Public art can be a wonderful thing. When done right, it can add refreshing beauty, or communicate something meaningful, such as the field of ceramic poppies in the moat of the Tower of London in 2014. When done wrong, it can uglify and desecrate an area, as anyone who has seen the grotesque “swirl of cream” in Trafalgar Square can attest to.
That is why we must be careful and considered when discussing new public art in our local communities. Public art needs to be tasteful, attractive, in keeping with the culture and heritage of the area and should not overwhelm or dominate.
In Collier Row, discussions are currently taking place about a scheme for the installation of eleven large murals. Many local people are expressing their strongly held views to me about the proposals.
Any new murals or public art placed in Collier Row must, I believe, meet with the support of local people and represent our community.
Too often, we have witnessed the erection of public art that is imposed on Romford, without public support, and which turn into public eyesores.
The “rocks” on Collier Row roundabout is one costly example. Then there were the copper pipe sculptures in Romford Market, which were eye wateringly expensive and after much public protest, were removed.
Not to mention the ugly “The Queue” statue opposite the bus stand in Western Road. I could go on.

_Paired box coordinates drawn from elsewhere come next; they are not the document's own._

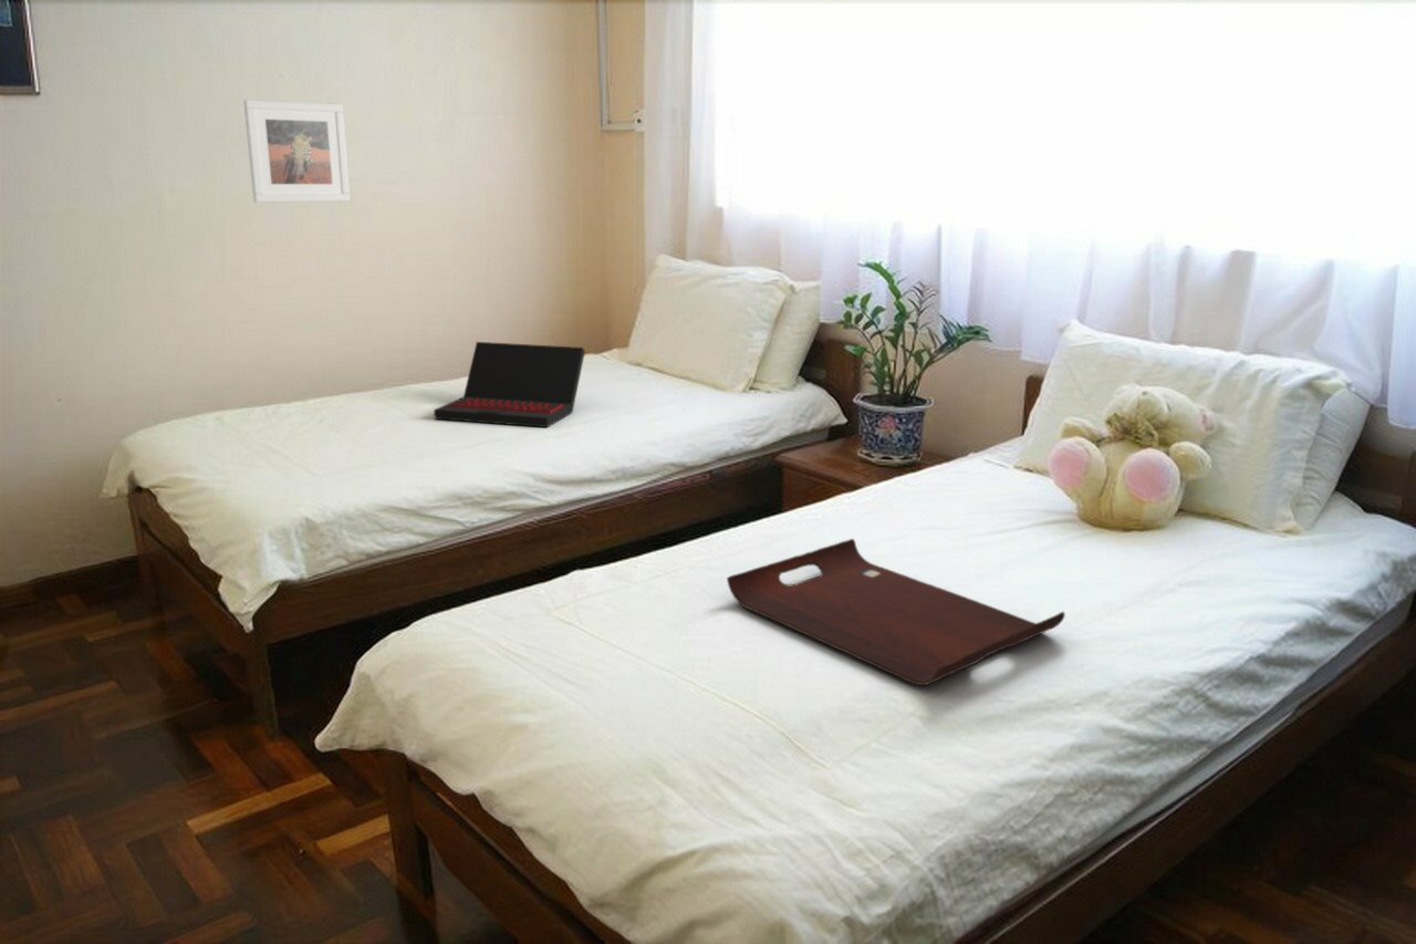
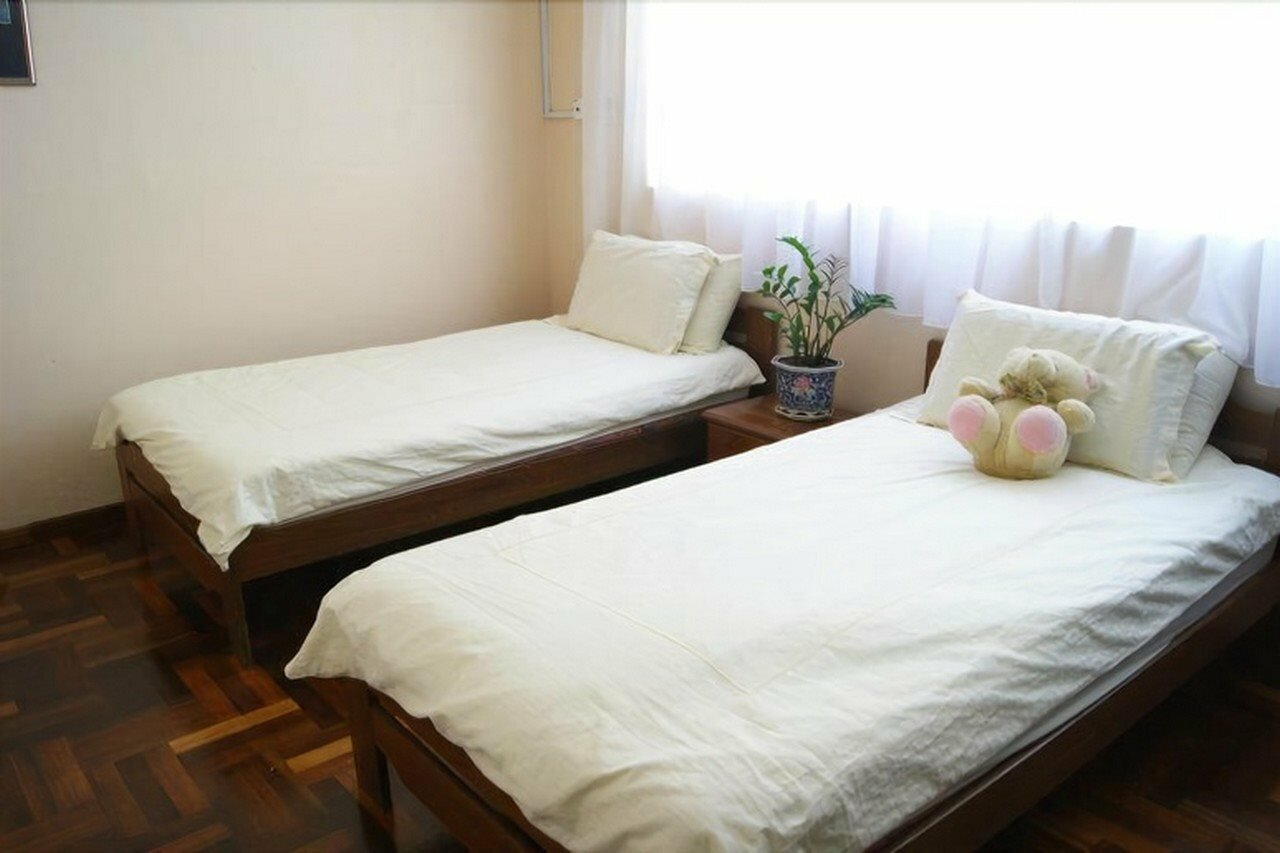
- laptop [433,341,586,428]
- serving tray [726,538,1066,686]
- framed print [242,98,352,204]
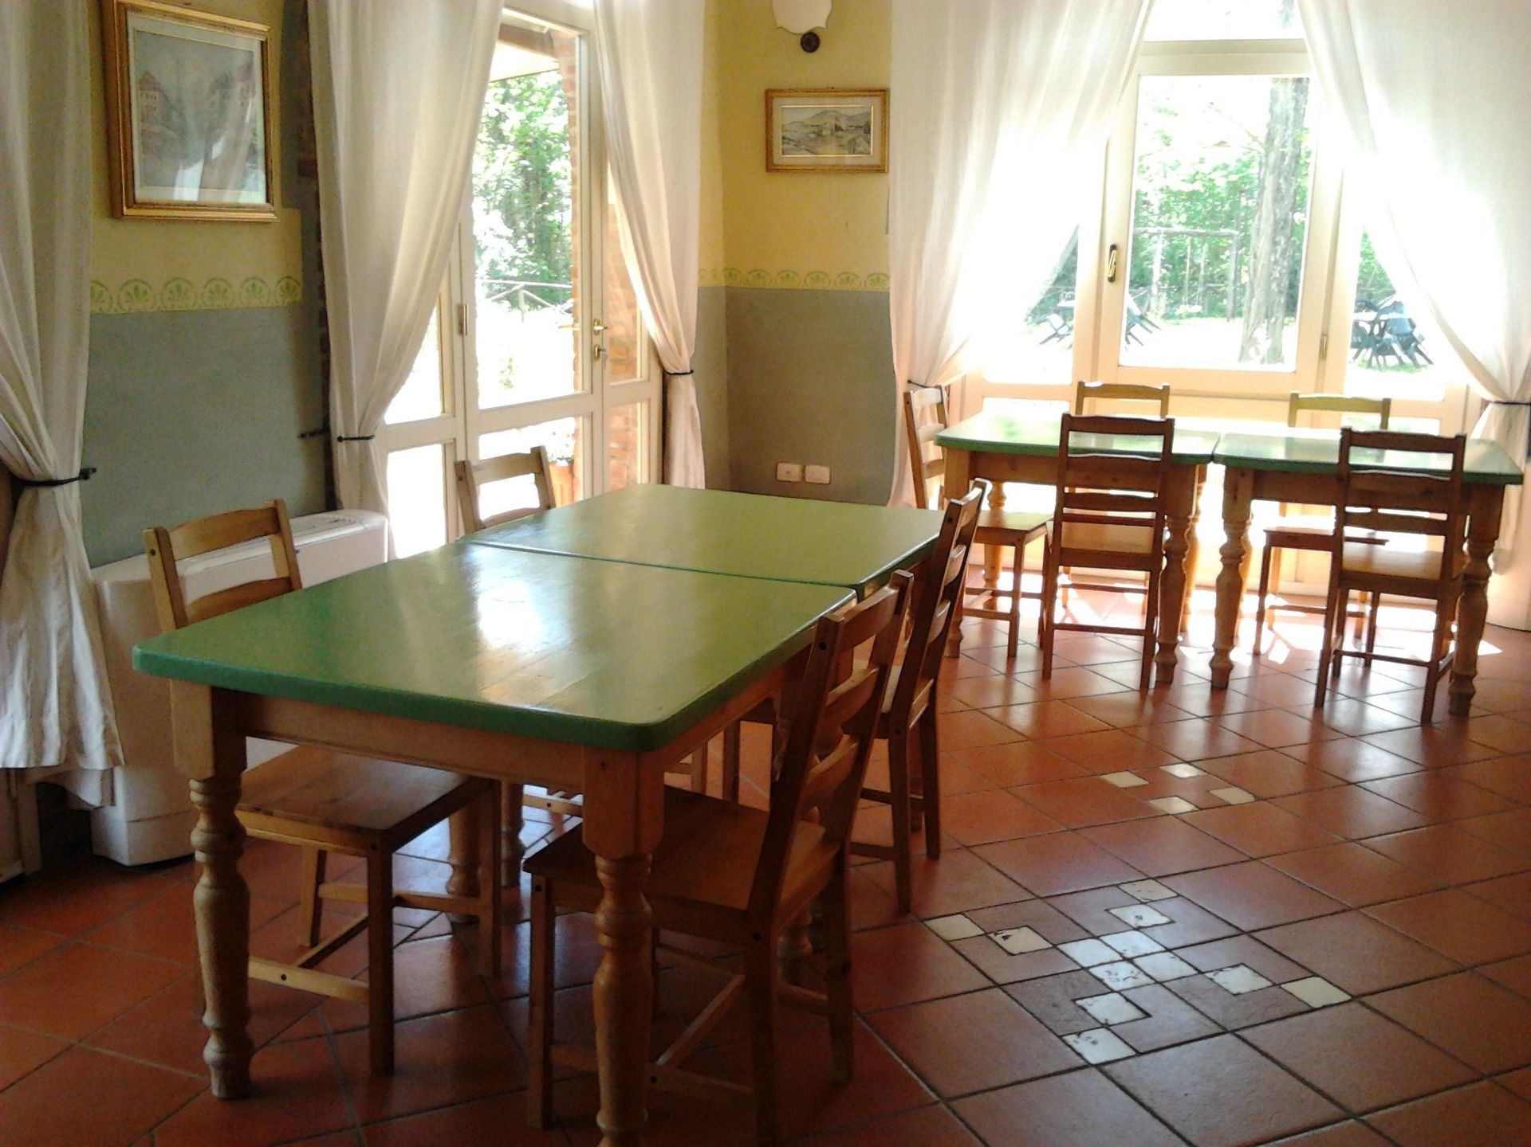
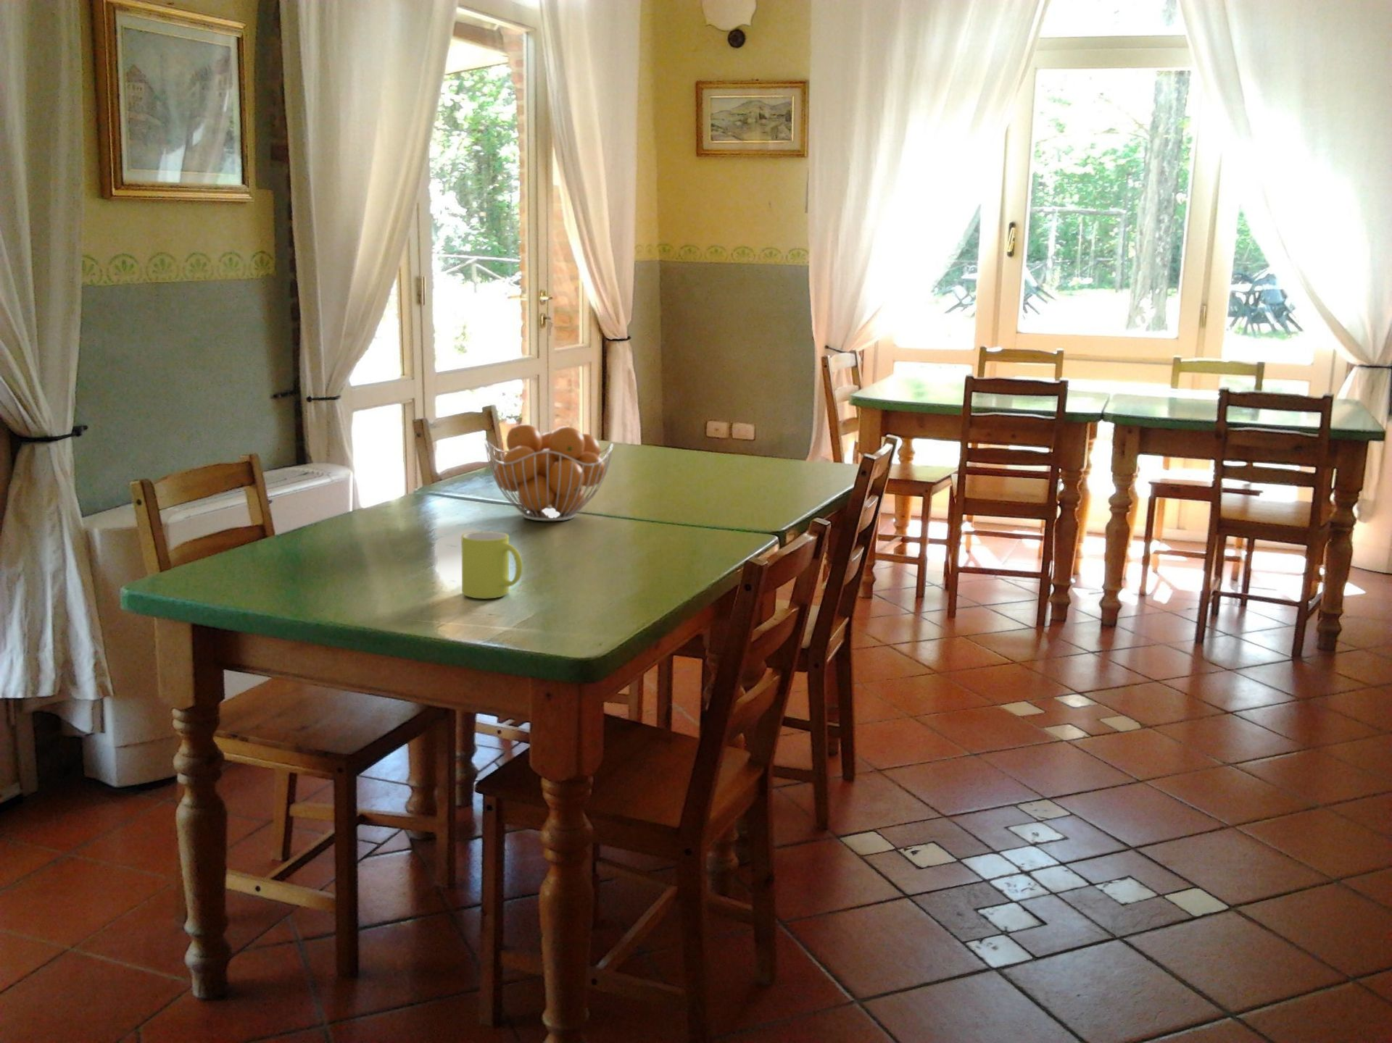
+ mug [461,531,524,599]
+ fruit basket [484,423,614,522]
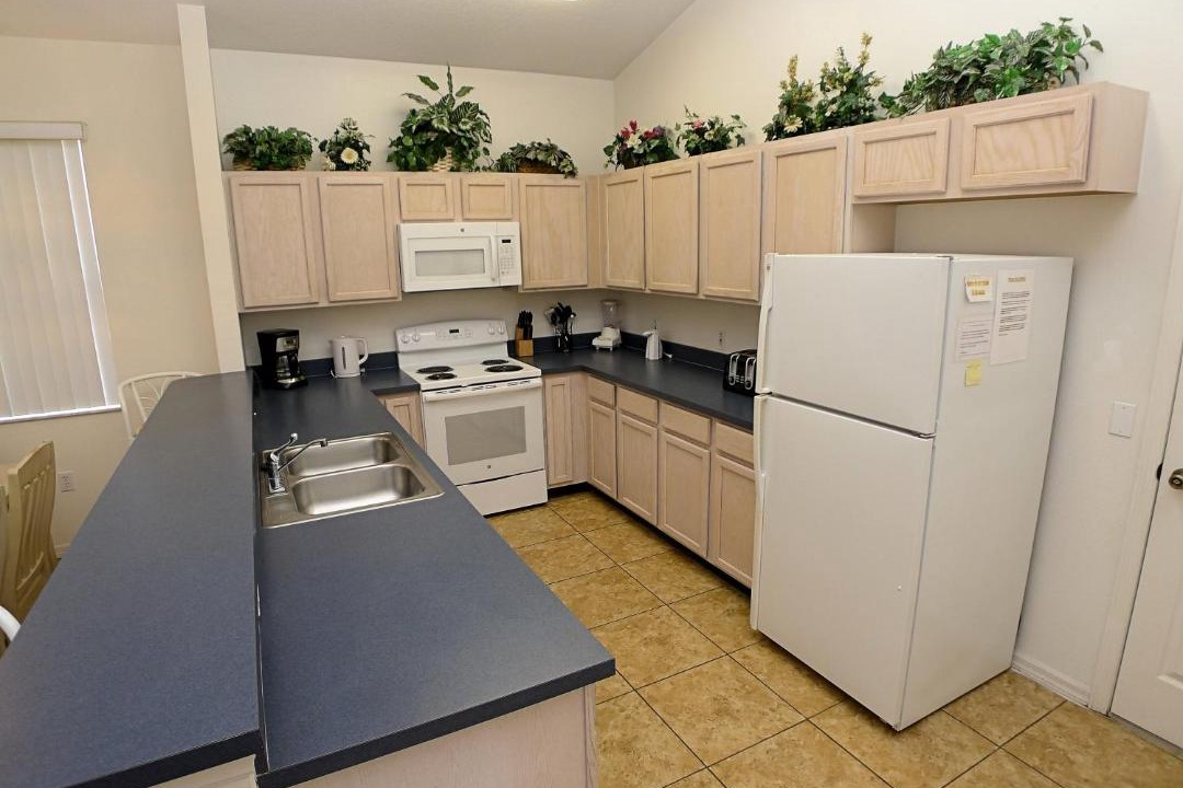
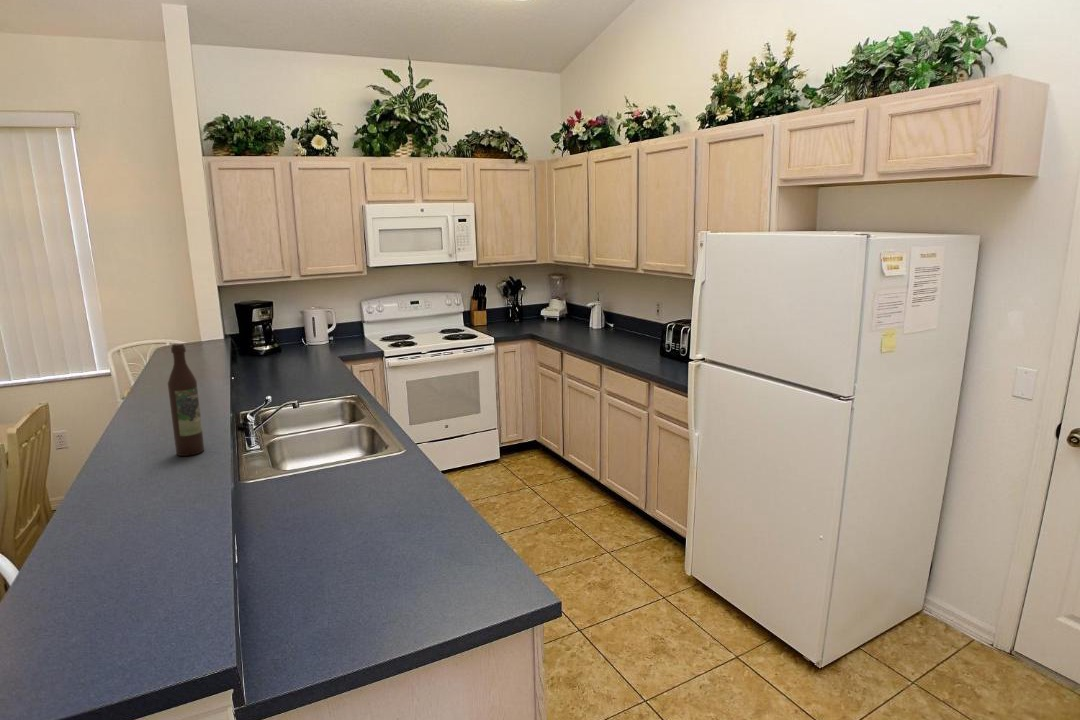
+ wine bottle [167,343,205,457]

The murals that were placed in parts of Romford a few years ago went up without popular consent. Some are widely disliked or looked on with bemusement.
Others, such as the wild animals around The Brewery Shopping Centre, are attractive and popular and were a positive addition to our town centre.
This time and in the future, we must always make sure that we get things right and that any new artwork is greeted with widespread support from people across Romford and, in this case, Collier Row in particular.
Public art should say something positive about our town, our local countryside, our history, our local people or to commemorate a great occasion. It should not simply be about whatever the artist may have their mind.
It is local people who will be looking at the work of art for years to come. It is therefore local people who must have the final say.
I commend the efforts of those who are working to bring this new project about and believe it has the potential to be a positive contribution to our community.
Collier Row would benefit from beautiful artwork, particularly in these dark times and I look forward to seeing the designs that are proposed, but they should only be installed if local people agree.
I have one idea of my own.
With the occasion of Her Majesty The Queen’s Platinum Jubilee now only one year away, there is surely no better time to commemorate the beauty and diversity of our United Kingdom and the extraordinary reign of Queen Elizabeth II.
Artwork to celebrate this historic moment in the history of our nation is something that I truly believe everyone in Collier Row and Romford would get behind!